Who couldn’t be drawn to the soulful singer, with her honesty, devil-may-care attitude and the sad craziness of her addictions?
It takes focus right now to actually hear Amy Winehouse’s voice amid all the chatter, to appreciate the breath and hum that created “Back to Black,” her devastating second, and final, album. After all, the lurid, sad craziness of her addiction, to which she apparently succumbed over the weekend at her home in London, was her story line — as was failure — and her honesty and openness in tackling the subjects, coupled with her charisma and vocal swagger, was her allure.
Had she sung about her family trying to make her go to a barbecue instead of rehab or had she titled her breakout album “Back to Pink,” well, you wouldn’t be reading this right now. Her story was her trouble.
But her death Saturday at age 27 resonates because of that ragged, beautiful voice and that singular record, “Back to Black.” It resonates because in 2006, the notion that a singer could somehow resurrect and re-imagine soul music in a way that rang true for a new generation seemed not only improbable but also ill advised, let alone that these songs be delivered by a lady Brit with a crooked beehive and Cleopatra eyeliner. But then you hear “Love Is a Losing Game,” the wrenching, perfect antiballad from “Back to Black,” or you get lost inside the swirl of sound and rhythm in “Rehab,” or gaze into the abyss that is the title track, the singer who “died a hundred times” when she lost her lover to another, the voice that can’t stop uttering, “black, black, black,” and you begin to understand.
Winehouse’s style drew on classic ‘60s soul and rhythm and blues idioms as originally released by Atlantic, Stax and Motown, and she and “Back to Black” producers Mark Ronson and Salaam Remi updated the sound with an urgent modern backbeat. A return to classic forms had been bubbling in the British and American underground but was ignored by the mainstream, and Winehouse, with her mound of black hair and tattooed arms, manifested it with a devil-may-care attitude.
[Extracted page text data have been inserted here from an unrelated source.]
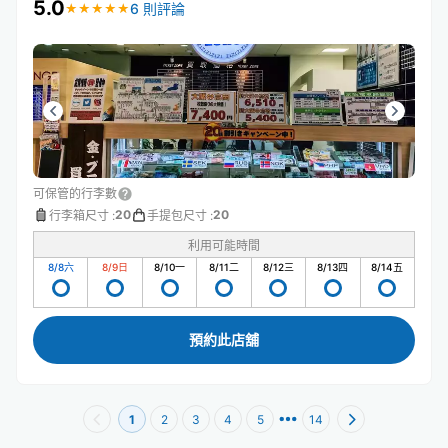
5.0
6 則評論
★
★
★
★
★
★
★
★
★
★
可保管的行李數
20
20
行李箱尺寸
:
手提包尺寸
:
利用可能時間
8/8
六
8/9
日
8/10
一
8/11
二
8/12
三
8/13
四
8/14
五
預約此店舖
1
2
3
4
5
14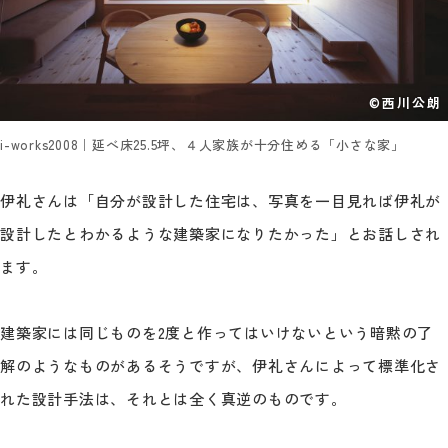
©西川公朗
i-works2008｜延べ床25.5坪、４人家族が十分住める「小さな家」
伊礼さんは「自分が設計した住宅は、写真を一目見れば伊礼が
設計したとわかるような建築家になりたかった」とお話しされ
ます。
建築家には同じものを2度と作ってはいけないという暗黙の了
解のようなものがあるそうですが、伊礼さんによって標準化さ
れた設計手法は、それとは全く真逆のものです。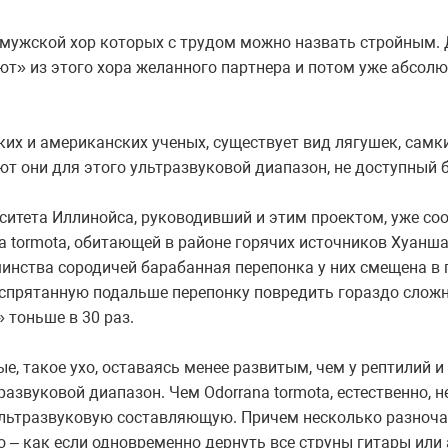
 мужской хор которых с трудом можно назвать стройным. 
ют» из этого хора желанного партнера и потом уже абсол
их и американских ученых, существует вид лягушек, самк
ют они для этого ультразвуковой диапазон, не доступный 
ситета Иллинойса, руководивший и этим проектом, уже со
a tormota, обитающей в районе горячих источников Хуанша
инства сородичей барабанная перепонка у них смещена в 
 спрятанную подальше перепонку повредить гораздо слож
 тоньше в 30 раз.
е, такое ухо, оставаясь менее развитым, чем у рептилий 
азвуковой диапазон. Чем Odorrana tormota, естественно, 
ультразвуковую составляющую. Причем несколько разноча
– как если одновременно дернуть все струны гитары или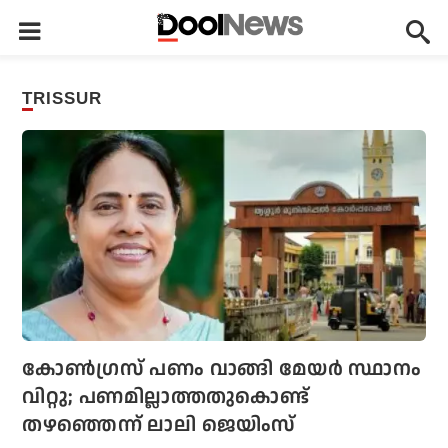
TRISSUR
കോണ്‍ഗ്രസ് പണം വാങ്ങി മേയര്‍ സ്ഥാനം
വിറ്റു; പണമില്ലാത്തതുകൊണ്ട്
തഴഞ്ഞെന്ന് ലാലി ജെയിംസ്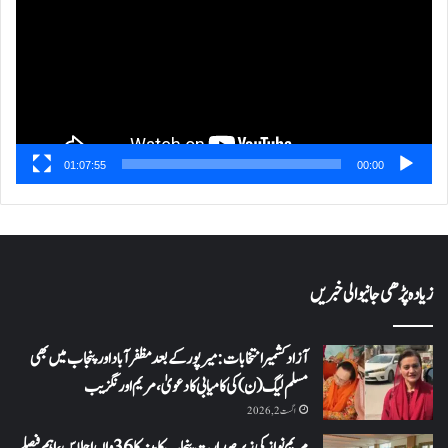
01:07:55
00:00
زیادہ پڑھی جانیوالی خبریں
آزاد کشمیر انتخابات: میرپور کے بعد مظفرآباد اور پنجاب میں بھی
مسلم لیگ (ن) کی کامیابی کا دعویٰ، مریم اورنگزیب
اگست 2, 2026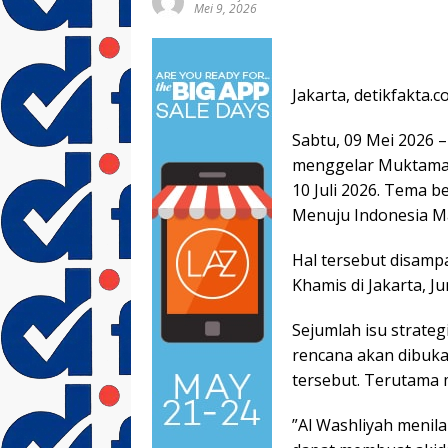
Mei 9, 2026
Jakarta, detikfakta.c
Sabtu, 09 Mei 2026 –
menggelar Muktamar 
10 Juli 2026. Tema 
Menuju Indonesia Ma
Hal tersebut disamp
Khamis di Jakarta, J
Sejumlah isu strate
rencana akan dibuka
tersebut. Terutama
”Al Washliyah menil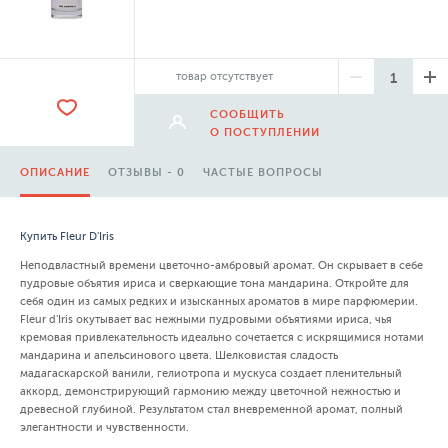
товар отсутствует
СООБЩИТЬ
О ПОСТУПЛЕНИИ
ОПИСАНИЕ
ОТЗЫВЫ - 0
ЧАСТЫЕ ВОПРОСЫ
Купить Fleur D'Iris
Неподвластный времени цветочно-амбровый аромат. Он скрывает в себе
пудровые объятия ириса и сверкающие тона мандарина. Откройте для
себя один из самых редких и изысканных ароматов в мире парфюмерии.
Fleur d'Iris окутывает вас нежными пудровыми объятиями ириса, чья
кремовая привлекательность идеально сочетается с искрящимися нотами
мандарина и апельсинового цвета. Шелковистая сладость
мадагаскарской ванили, гелиотропа и мускуса создает пленительный
аккорд, демонстрирующий гармонию между цветочной нежностью и
древесной глубиной. Результатом стал вневременной аромат, полный
элегантности и чувственности.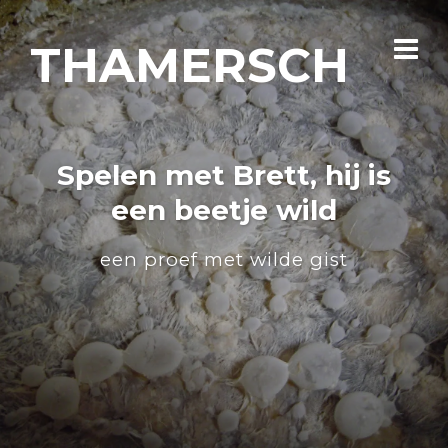
THAMERSCH
Spelen met Brett, hij is
een beetje wild
een proef met wilde gist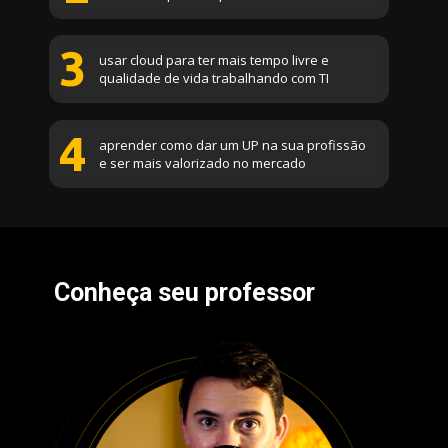
3
usar cloud para ter mais tempo livre e 
qualidade de vida trabalhando com TI
4
aprender como dar um UP na sua profissão 
e ser mais valorizado no mercado
Conheça seu professor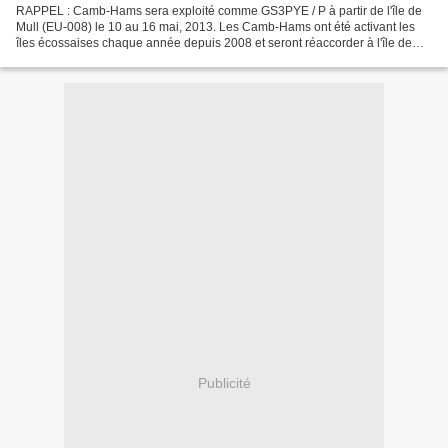
RAPPEL : Camb-Hams sera exploité comme GS3PYE / P à partir de l'île de
Mull (EU-008) le 10 au 16 mai, 2013. Les Camb-Hams ont été activant les
îles écossaises chaque année depuis 2008 et seront réaccorder à l'île de
Mull en 2013. Treize opérateurs seront...
Publicité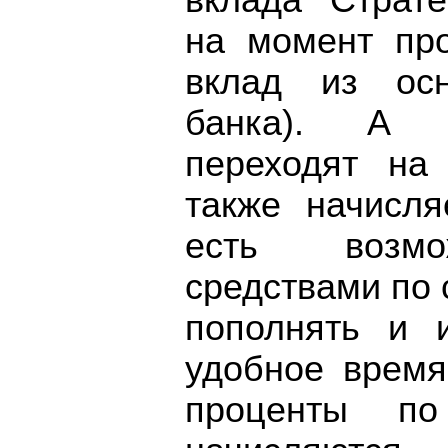
вклада "Страте
на момент пр
вклад из осн
банка). А 
переходят на 
также начисля
есть возмо
средствами по
пополнять и 
удобное время
проценты по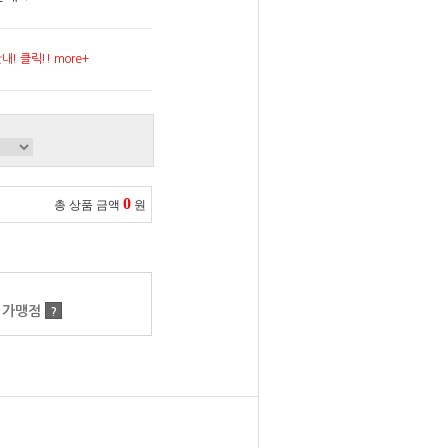
! 클릭!! more+
0
총 상품 금액
원
 가맹점
?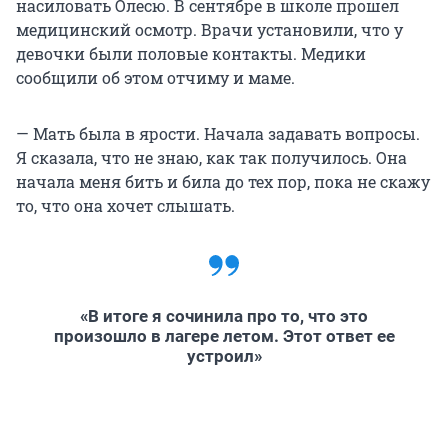
насиловать Олесю. В сентябре в школе прошел
медицинский осмотр. Врачи установили, что у
девочки были половые контакты. Медики
сообщили об этом отчиму и маме.
— Мать была в ярости. Начала задавать вопросы.
Я сказала, что не знаю, как так получилось. Она
начала меня бить и била до тех пор, пока не скажу
то, что она хочет слышать.
«В итоге я сочинила про то, что это
произошло в лагере летом. Этот ответ ее
устроил»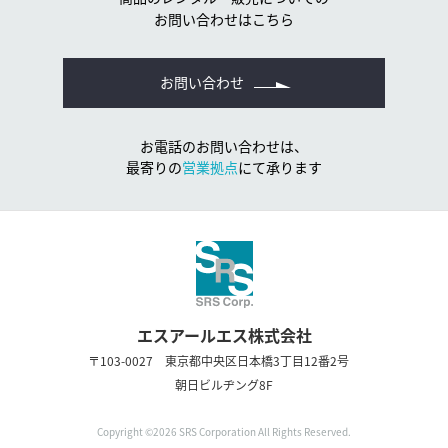
お問い合わせはこちら
お問い合わせ
お電話のお問い合わせは、
最寄りの
営業拠点
にて承ります
エスアールエス株式会社
〒103-0027 東京都中央区日本橋3丁目12番2号
朝日ビルヂング8F
Copyright ©
2026
SRS Corporation All Rights Reserved.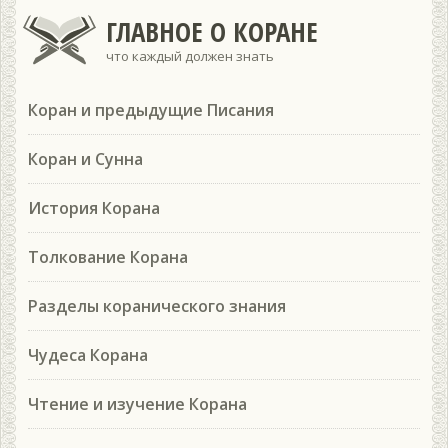
ГЛАВНОЕ О КОРАНЕ
что каждый должен знать
Коран и предыдущие Писания
Коран и Сунна
История Корана
Толкование Корана
Разделы коранического знания
Чудеса Корана
Чтение и изучение Корана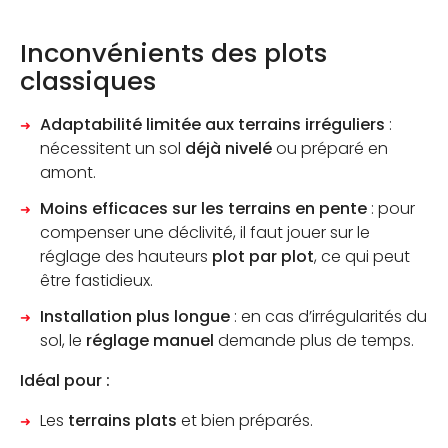
Inconvénients des plots
classiques
Adaptabilité limitée aux terrains irréguliers
:
nécessitent un sol
déjà nivelé
ou préparé en
amont.
Moins efficaces sur les terrains en pente
: pour
compenser une déclivité, il faut jouer sur le
réglage des hauteurs
plot par plot
, ce qui peut
être fastidieux.
Installation plus longue
: en cas d’irrégularités du
sol, le
réglage manuel
demande plus de temps.
Idéal pour :
Les
terrains plats
et bien préparés.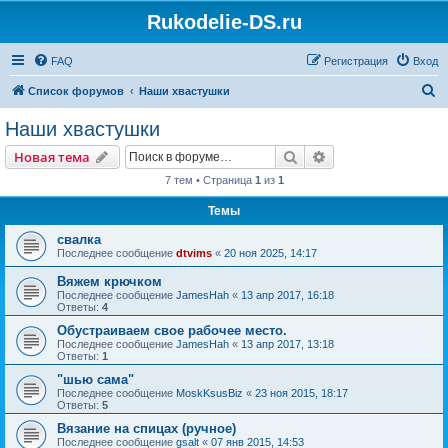
Rukodelie-DS.ru
FAQ
Регистрация
Вход
П
Список форумов
Наши хвастушки
о
Наши хвастушки
и
Поиск
Расширенный пои
Новая тема
с
7 тем • Страница
1
из
1
к
Темы
свалка
Последнее сообщение
dtvims
«
20 ноя 2025, 14:17
Вяжем крючком
Последнее сообщение
JamesHah
«
13 апр 2017, 16:18
Ответы:
4
Обустраиваем свое рабочее место.
Последнее сообщение
JamesHah
«
13 апр 2017, 13:18
Ответы:
1
"шью сама"
Последнее сообщение
MoskKsusBiz
«
23 ноя 2015, 18:17
Ответы:
5
Вязание на спицах (ручное)
Последнее сообщение
gsalt
«
07 янв 2015, 14:53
In an era of manufactured image as perfected by Lady Gaga and Katy Perry, Winehouse resonated particularly because she lived so transparently, from the lyrics she chose to write to the way she casually but confidently phrased them, not to mention the way she conducted herself with her fans and the press. Hers was a blue-collar voice, one that channeled the critic inside all of us that presumes failure, that tells us we’re less than we are, that knows bad stuff is going to happen and we’re foolish to try to stop it.